TOURNAI

La balle perdue d’un chasseur explose une brique de façade à Gaurain-Ramecroix

Dimanche, une balle tirée par un chasseur a frappé la façade d’une maison à Gaurain, brisant une brique et endommageant la corniche. Une maison voisine a aussi été touchée.

Dimanche, un peu après midi, un habitant de la Grand-route à Gaurain a failli avaler son apéro de travers en entendant le bruit d’un coup violent sur la façade arrière de son habitation. De sa terrasse, il devait constater qu’une brique située à l’angle de la façade et du pignon avait littéralement explosé sur près de la moitié de sa longueur. La corniche et la descente d’eau étaient en outre tordues et trouées.

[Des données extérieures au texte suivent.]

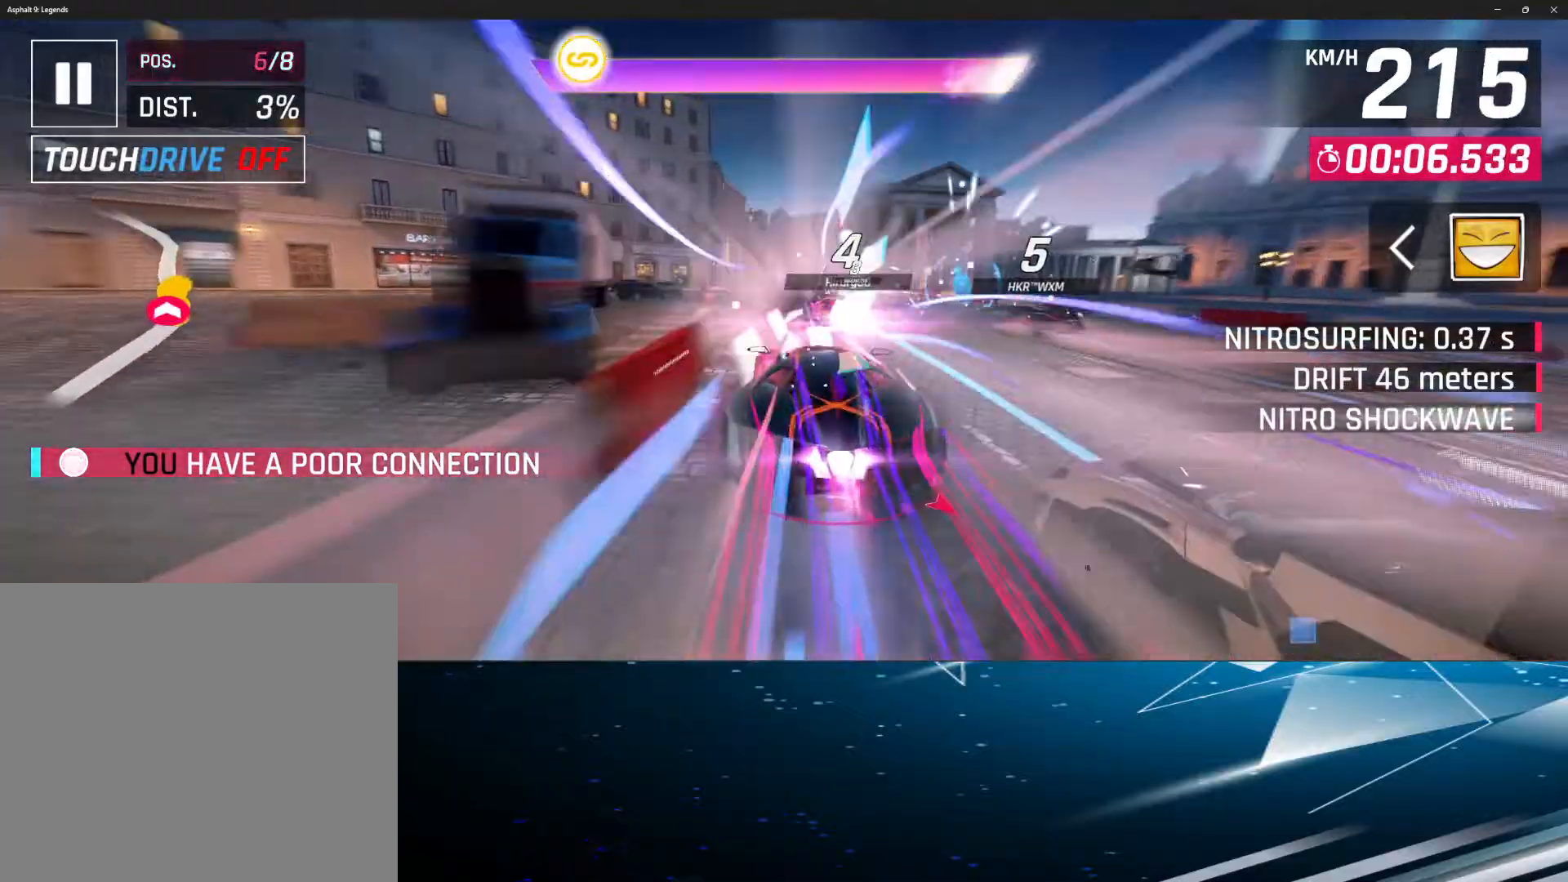
{"buttons": ["R1"], "left_stick": "center", "events": [[117, "R1", "down"], [217, "R1", "up"], [317, "R1", "down"], [400, "R1", "up"], [500, "R1", "down"]]}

Dans la mesure où des coups de feu provenant du «bois du CPAS» (situé à la limite de Gaurain et de Barry) retentissaient depuis le matin, il n’a pas fallu longtemps pour comprendre que c’est en réalité une balle qui avait touché la façade.

Une balle et non pas de la simple chevrotine qui n’aurait pas occasionné autant de dégâts. La confirmation est d’ailleurs venue peu après, le chasseur responsable du tir - un Bruxellois venu tirer le chevreuil en Wapi en cette journée dominicale- s’est présenté auprès du propriétaire pour préciser qu’il était bien l’auteur du tir destructeur.

Ce dernier ne pouvait expliquer pourquoi ni comment ce projectile avait frappé une habitation qui n’était évidemment pas visée.

Les deux hommes se sont arrangés à l’amiable mais le propriétaire tient tout de même à attirer l’attention sur les dangers que peut représenter la pratique de la chasse dans une parcelle boisée située aussi près d’axes routiers et d’habitations. Surtout avec des armes aussi puissantes que celles utilisées pour tuer du gros gibier (même s’il existe en ce domaine des alternatives moins «dangereuses» comme le recours à des balles de type Brenneke, par exemple, pouvant être utilisées dans un fusil de chasse classique).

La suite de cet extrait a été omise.